The Perl Toolchain Summit needs more sponsors. If your company depends on Perl, please support this very important event.

NAME

Bio::ToolBox::db_helper::useq

DESCRIPTION

This module supports the use of useq file in the Bio::ToolBox distribution. Useq files are zip archives representing either intervals or scores. They may be used similarly to either bigWig or bigBed files. More information about useq files may be found at http://useq.sourceforge.net/useqArchiveFormat.html. USeq files use the extension .useq.

Scores from useq files may be collected using this module. Either a single score from an interval, or a hash of scores associated with positions across an interval.

Scores may be restricted to strand by specifying the desired strandedness. For example, to collect transcription data over a gene, pass the strandedness value 'sense'. If the strand of the region database object (representing the gene) matches the strand of the bed feature, then the data for that bed feature is collected.

USAGE

The module requires the Bio::DB::USeq package to be installed.

Load the module at the beginning of your program.

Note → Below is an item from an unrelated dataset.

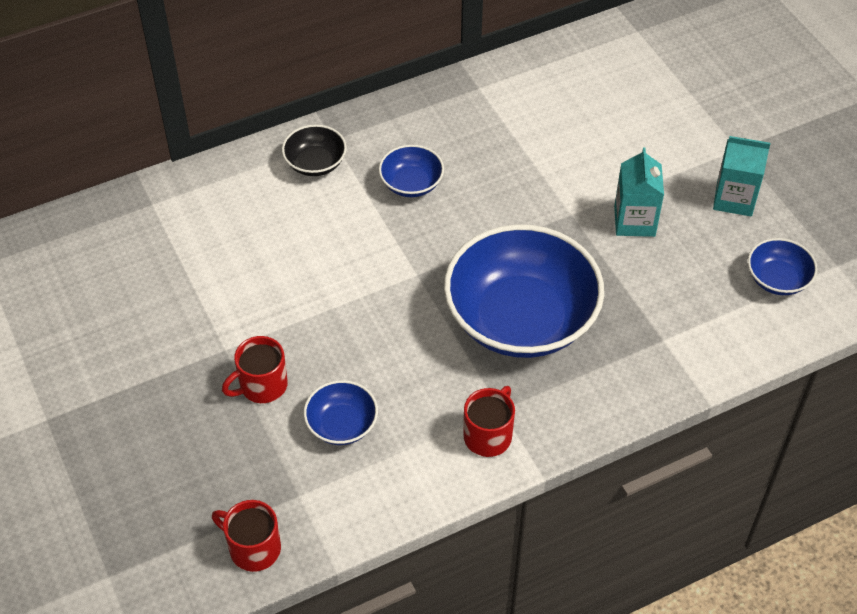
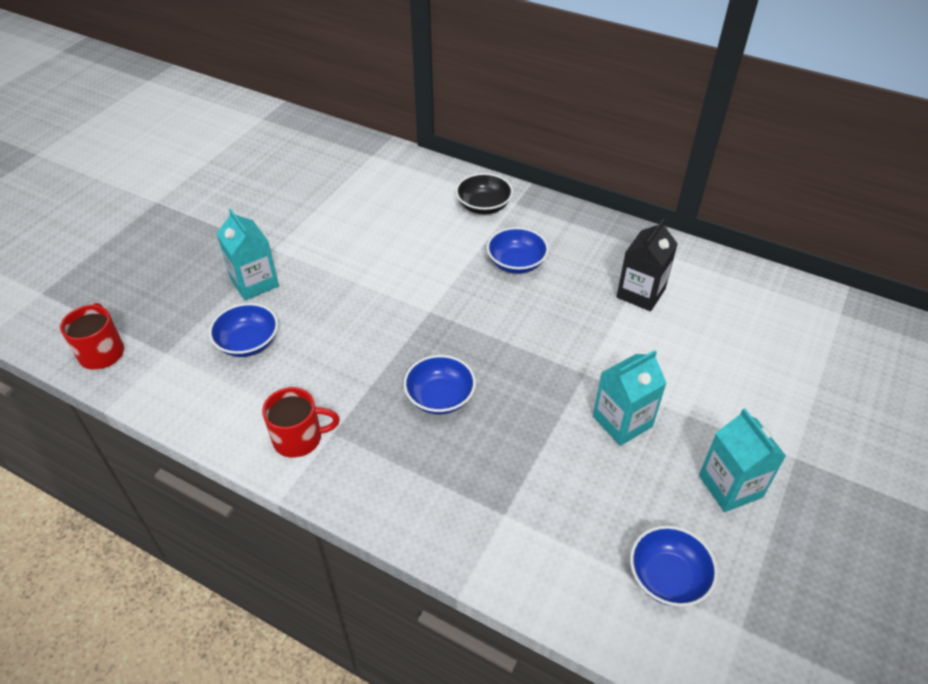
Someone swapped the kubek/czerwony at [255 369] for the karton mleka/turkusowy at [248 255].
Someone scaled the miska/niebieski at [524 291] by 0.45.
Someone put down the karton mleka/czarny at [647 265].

        use Bio::ToolBox::db_helper::useq;

It will automatically export the name of the subroutines.

collect_useq_scores()

This subroutine will collect only the data values from a binary useq file for the specified database region. The positional information of the scores is not retained, and the values are best further processed through some statistical method (mean, median, etc.).

The subroutine is passed seven or more arguments in the following order:

1. The chromosome or seq_id
2. The start position of the segment to collect
3. The stop or end position of the segment to collect
4. The strand of the segment to collect

Strand values should be in BioPerl standard values, i.e. -1, 0, or 1.

5. The strandedness of the data to collect

A scalar value representing the desired strandedness of the data to be collected. Acceptable values include "sense", "antisense", or "all". Only those scores which match the indicated strandedness are collected.

6. The value type of data to collect

Acceptable values include score, count, pcount, and length.

   score returns the feature scores
   
   count returns the number of features that overlap the 
   search region. 
   
   pcount, or precise count, returns the count of features 
   that only fall within the region. 
   
   length returns the lengths of all overlapping features 
7. Paths to one or more USeq files

The subroutine returns an array of the defined dataset values found within the region of interest.

collect_useq_position_scores()

This subroutine will collect the score values from a binary useq file for the specified database region keyed by position.

The subroutine is passed the same arguments as collect_useq_scores().

The subroutine returns a hash of the defined dataset values found within the region of interest keyed by position. The feature midpoint is used as the key position. When multiple features are found at the same position, a simple mean (for score or length data methods) or sum (for count methods) is returned.

open_useq_db()

This subroutine will open a useq database connection. Pass the local path to a useq file (.useq extension). It will return the opened Bio::DB::USeq database object.

AUTHOR

 Timothy J. Parnell, PhD
 Dept of Oncological Sciences
 Huntsman Cancer Institute
 University of Utah
 Salt Lake City, UT, 84112

This package is free software; you can redistribute it and/or modify it under the terms of the Artistic License 2.0.